A new-frontier horror-adventure where cameras - not guns - do the shooting, Nope evoked a rollercoaster of reactions across its runtime. Intrigued by the spooked-horse oddness and uncanny slow-burn of the first act; intrigued by the naturalistic brother-sister chemistry between a restrained guarded Daniel Kaluuya and a boisterous Keke Palmer as they set out to capture a money shot of the unknown. Riveted by the midmovie’s wild reveals and arresting sequences that had my inner Lovecraftian and sci-fi fans squealing with delight. Left conflicted about a final act that felt underwrought in its use of certain characters; underwhelmed by the release of eerie intensity in favor of neo-cowboy caper, yet still thrilled by the craft, visuals, and pay-offs of that finale.

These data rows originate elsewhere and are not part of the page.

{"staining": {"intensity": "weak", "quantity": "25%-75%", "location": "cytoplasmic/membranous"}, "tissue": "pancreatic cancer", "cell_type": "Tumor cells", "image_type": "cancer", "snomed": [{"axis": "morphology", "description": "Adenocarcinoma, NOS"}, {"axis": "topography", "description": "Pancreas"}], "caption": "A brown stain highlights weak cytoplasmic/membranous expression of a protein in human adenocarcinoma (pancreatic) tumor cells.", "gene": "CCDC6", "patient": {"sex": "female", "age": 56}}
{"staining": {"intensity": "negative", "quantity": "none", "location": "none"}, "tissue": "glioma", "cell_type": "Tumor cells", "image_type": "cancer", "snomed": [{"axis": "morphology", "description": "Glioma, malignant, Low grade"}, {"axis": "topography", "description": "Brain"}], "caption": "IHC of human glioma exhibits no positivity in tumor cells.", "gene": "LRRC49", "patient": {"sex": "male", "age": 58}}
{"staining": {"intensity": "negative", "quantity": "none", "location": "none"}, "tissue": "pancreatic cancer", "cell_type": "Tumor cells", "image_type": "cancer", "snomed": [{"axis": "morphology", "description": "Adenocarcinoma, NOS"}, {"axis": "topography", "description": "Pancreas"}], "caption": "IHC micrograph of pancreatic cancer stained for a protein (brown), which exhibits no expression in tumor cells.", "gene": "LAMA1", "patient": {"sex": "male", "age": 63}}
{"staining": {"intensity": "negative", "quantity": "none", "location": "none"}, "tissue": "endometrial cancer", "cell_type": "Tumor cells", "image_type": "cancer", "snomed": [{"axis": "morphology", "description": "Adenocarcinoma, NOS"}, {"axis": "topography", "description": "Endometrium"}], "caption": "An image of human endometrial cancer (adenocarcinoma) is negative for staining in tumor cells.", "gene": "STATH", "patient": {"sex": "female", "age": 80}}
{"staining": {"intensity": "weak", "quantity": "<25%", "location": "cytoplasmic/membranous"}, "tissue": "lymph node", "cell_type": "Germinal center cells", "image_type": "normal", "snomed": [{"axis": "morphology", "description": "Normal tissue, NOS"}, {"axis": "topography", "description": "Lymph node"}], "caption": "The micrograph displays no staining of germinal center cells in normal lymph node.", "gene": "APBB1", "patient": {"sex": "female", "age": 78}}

At its best, this might’ve been tailor-made for my tastes. Freed from the confines of suburban homes, Peele’s set-pieces blossom in scale without ever losing their sly camerawork and keen construction. The sweeping California sky is as menacing here as Amity Island’s coast or Perfection’s desert, and what lurks above is a marvel of unearthly simplicity and unnatural terror. At the film’s apex of unknown and suspense, I was edge-of-seat rapt, my Jurassic Park nostalgia buzzing, enthralled by the nightmarishly creative spectacle.
But unfortunately the rest of the film after that peak never again comes close to those heights. At its weakest, Nope can be awkward, abrupt, and anticlimactic. A subplot related to Steven Yuen’s gaudy themepark owner Jupe and his CGI chimp flashbacks crystallizes as a crucial plot lynchpin, yet that whole facet of the story comes across as jarringly placed and under-explained, as if clearer context had been cut. Similarly, the arrival of Michael Wincott may work as a great gravely Jaws analog, but his motivations quickly become hazy and confusing. Themes of exploiting tragedy, trauma, and life’s bedlam for personal success, of feeding a hunger for spectacle, seemed obvious in hindsight but felt lost amid puzzling plot choices while watching. Like Get Out, like Us, I can already tell Nope is going to benefit from foresight.
And also like Get Out and Us, Nope is tremendous genre-blurring entertainment, in spite of those aforementioned blemishes and frustrations. This is just so ambitiously and singularly Peele in both its impressive craftsmanship and narrative weaknesses. I foresee my appreciation only going up the more I mull.